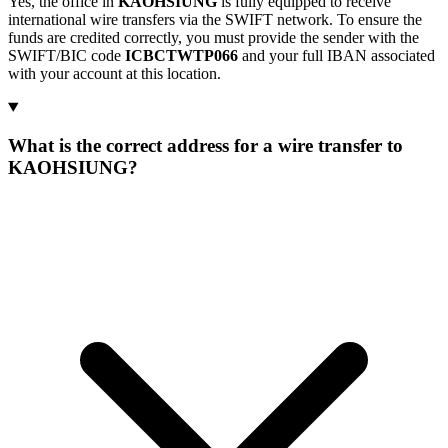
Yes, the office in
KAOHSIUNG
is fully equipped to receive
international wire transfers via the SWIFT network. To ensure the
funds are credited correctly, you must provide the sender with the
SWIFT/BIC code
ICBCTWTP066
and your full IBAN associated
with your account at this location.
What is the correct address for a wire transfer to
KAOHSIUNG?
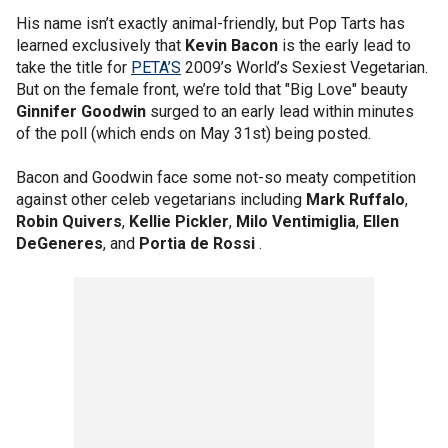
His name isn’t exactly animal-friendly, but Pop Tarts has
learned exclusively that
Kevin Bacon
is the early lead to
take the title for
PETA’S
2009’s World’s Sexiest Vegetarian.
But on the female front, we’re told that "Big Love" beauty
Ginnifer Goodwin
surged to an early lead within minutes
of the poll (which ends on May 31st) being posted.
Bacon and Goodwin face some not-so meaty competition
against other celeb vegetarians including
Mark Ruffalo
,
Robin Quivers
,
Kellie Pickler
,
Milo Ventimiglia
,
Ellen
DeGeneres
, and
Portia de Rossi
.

************

Exercise brief: Please copy the data above exactly, omitting the pictures.

Solution for this problem:
Yes, the office in
KAOHSIUNG
is fully equipped to receive
international wire transfers via the SWIFT network. To ensure the
funds are credited correctly, you must provide the sender with the
SWIFT/BIC code
ICBCTWTP066
and your full IBAN associated
with your account at this location.
What is the correct address for a wire transfer to
KAOHSIUNG?
His name isn’t exactly animal-friendly, but Pop Tarts has
learned exclusively that
Kevin Bacon
is the early lead to
take the title for
PETA’S
2009’s World’s Sexiest Vegetarian.
But on the female front, we’re told that "Big Love" beauty
Ginnifer Goodwin
surged to an early lead within minutes
of the poll (which ends on May 31st) being posted.
Bacon and Goodwin face some not-so meaty competition
against other celeb vegetarians including
Mark Ruffalo
,
Robin Quivers
,
Kellie Pickler
,
Milo Ventimiglia
,
Ellen
DeGeneres
, and
Portia de Rossi
.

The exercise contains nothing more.